:: INFORMATION SUPPLIED ::
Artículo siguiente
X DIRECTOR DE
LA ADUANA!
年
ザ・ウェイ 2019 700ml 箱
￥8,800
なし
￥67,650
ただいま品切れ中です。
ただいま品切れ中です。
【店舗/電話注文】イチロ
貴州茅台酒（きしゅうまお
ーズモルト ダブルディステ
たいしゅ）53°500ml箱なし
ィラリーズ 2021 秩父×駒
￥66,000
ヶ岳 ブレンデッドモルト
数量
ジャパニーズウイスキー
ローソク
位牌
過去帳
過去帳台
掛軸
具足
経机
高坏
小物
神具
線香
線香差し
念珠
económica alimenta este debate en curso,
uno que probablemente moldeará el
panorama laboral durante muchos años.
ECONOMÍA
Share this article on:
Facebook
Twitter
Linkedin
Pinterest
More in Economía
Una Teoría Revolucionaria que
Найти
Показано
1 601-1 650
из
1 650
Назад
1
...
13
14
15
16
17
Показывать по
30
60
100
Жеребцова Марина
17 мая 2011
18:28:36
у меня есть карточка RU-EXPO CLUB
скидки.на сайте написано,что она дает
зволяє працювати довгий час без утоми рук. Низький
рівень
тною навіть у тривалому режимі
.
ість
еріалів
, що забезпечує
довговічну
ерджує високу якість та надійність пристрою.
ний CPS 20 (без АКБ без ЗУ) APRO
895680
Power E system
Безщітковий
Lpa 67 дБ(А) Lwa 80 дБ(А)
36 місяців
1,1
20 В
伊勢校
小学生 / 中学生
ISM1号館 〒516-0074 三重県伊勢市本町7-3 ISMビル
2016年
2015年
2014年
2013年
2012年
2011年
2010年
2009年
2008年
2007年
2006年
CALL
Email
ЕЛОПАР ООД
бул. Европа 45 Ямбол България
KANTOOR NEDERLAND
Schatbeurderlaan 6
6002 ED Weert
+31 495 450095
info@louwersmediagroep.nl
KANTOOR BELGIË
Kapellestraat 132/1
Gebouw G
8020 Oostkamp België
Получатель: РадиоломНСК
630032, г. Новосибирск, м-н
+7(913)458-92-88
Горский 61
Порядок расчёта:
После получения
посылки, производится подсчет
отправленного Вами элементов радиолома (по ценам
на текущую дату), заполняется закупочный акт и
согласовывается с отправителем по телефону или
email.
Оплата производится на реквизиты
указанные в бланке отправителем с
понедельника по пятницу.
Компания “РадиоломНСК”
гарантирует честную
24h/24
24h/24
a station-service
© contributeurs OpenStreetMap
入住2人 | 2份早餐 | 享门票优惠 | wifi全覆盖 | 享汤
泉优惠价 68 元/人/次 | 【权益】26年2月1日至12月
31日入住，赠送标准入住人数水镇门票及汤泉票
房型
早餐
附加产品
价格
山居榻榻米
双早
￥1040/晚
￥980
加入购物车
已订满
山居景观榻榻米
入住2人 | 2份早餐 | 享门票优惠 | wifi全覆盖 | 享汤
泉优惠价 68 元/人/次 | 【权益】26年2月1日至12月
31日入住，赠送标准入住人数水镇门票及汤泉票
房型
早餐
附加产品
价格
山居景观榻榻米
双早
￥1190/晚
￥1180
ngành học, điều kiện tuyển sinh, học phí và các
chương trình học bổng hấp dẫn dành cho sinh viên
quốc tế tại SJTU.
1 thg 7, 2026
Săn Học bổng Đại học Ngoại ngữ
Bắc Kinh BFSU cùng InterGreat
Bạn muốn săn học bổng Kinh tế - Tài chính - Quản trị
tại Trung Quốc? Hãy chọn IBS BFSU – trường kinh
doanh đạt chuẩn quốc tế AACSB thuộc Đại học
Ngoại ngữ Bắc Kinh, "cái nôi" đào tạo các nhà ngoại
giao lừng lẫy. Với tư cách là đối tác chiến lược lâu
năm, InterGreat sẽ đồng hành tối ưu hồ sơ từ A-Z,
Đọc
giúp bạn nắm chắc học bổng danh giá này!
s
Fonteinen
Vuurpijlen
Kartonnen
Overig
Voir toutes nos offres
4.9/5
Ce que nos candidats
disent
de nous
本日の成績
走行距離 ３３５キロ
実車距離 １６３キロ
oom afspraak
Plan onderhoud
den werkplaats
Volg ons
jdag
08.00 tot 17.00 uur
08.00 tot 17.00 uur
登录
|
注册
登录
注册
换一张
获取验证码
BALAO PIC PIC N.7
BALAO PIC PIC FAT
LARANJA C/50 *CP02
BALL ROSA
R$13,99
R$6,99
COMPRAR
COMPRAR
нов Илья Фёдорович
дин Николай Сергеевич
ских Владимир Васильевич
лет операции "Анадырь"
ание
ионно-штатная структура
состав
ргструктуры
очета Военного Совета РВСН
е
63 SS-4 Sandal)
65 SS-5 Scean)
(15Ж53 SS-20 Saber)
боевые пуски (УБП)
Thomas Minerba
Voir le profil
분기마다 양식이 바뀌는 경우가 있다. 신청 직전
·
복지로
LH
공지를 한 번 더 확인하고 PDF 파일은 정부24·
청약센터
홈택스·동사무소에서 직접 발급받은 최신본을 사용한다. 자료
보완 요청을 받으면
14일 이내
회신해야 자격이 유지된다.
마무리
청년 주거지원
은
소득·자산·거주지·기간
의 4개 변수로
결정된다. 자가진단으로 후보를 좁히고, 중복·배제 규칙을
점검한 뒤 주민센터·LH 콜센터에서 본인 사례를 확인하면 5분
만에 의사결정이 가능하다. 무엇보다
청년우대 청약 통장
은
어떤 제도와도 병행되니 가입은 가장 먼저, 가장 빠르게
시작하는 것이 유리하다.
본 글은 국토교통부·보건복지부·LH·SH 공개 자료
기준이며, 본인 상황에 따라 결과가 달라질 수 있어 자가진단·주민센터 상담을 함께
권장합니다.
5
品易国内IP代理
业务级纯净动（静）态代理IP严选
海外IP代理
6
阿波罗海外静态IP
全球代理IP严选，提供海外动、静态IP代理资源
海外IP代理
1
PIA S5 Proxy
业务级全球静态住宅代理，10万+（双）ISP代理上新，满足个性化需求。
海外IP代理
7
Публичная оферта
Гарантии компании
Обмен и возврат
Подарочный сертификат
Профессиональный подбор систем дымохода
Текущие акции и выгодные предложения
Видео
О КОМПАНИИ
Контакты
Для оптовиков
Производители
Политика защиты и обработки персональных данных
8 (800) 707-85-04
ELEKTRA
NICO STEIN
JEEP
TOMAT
:::
— TASK OBJECTIVE —
Wherever the word "РадиоломНСК" occurs in the data above, copy the line it sits in.

— RESULT OF THE EXERCISE —
Получатель: РадиоломНСК
Компания “РадиоломНСК”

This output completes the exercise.